Yarn substitution. This is the cheapest slip but the most invisible. The yarn you specified is no longer available in the quantity you need, so we propose the closest substitute. Hand-feel changes. Price may change. The customer who buys the sweater will not know what the original yarn was — but they will know the sweater feels different from the swatch you approved in February.
Air-freight upgrade. Sea to air on a 1,000-piece AW knit shipment can swing the landed cost by USD 4–8 per piece depending on weight and lane. If your sweater FOBs at USD 22, that is a 20–35% margin hit on the airline alone.
Missed retail window. This is the expensive one. A sweater that lands November 25 instead of October 25 does not just lose a month of full-price selling. It often misses the gift-buying window entirely and gets marked down on arrival. We have seen buyers eat 30–40% margin on a program because it landed three weeks late.

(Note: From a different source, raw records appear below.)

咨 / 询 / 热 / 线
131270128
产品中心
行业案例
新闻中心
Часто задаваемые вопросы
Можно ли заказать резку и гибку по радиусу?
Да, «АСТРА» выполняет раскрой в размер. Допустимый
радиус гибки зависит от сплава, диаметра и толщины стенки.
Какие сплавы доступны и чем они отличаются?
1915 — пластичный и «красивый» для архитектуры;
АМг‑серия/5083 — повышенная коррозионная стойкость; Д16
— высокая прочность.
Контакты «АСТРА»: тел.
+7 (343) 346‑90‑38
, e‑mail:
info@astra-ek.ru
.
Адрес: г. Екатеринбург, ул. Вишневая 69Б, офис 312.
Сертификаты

You can compress, but only in specific places. Catalog programs — styles already developed, already in production-tested constructions — can skip prototype rounds and jump from tech pack to PP in three to four weeks. That is the legitimate compression lever.
What you cannot compress: yarn dyeing (4–8 weeks at the mill, full stop), bulk knit (30–45 days for AW gauges, full stop), and sea freight. Anyone telling you otherwise is either using stock yarn (fine, but you accept the color palette), skipping QC (not fine), or planning to air-freight on their dime (they will not).
For first-time AW programs, we recommend buyers enter the calendar in January, approve PP by late June, and ship in September. That is the calendar. Everything else is recovery work.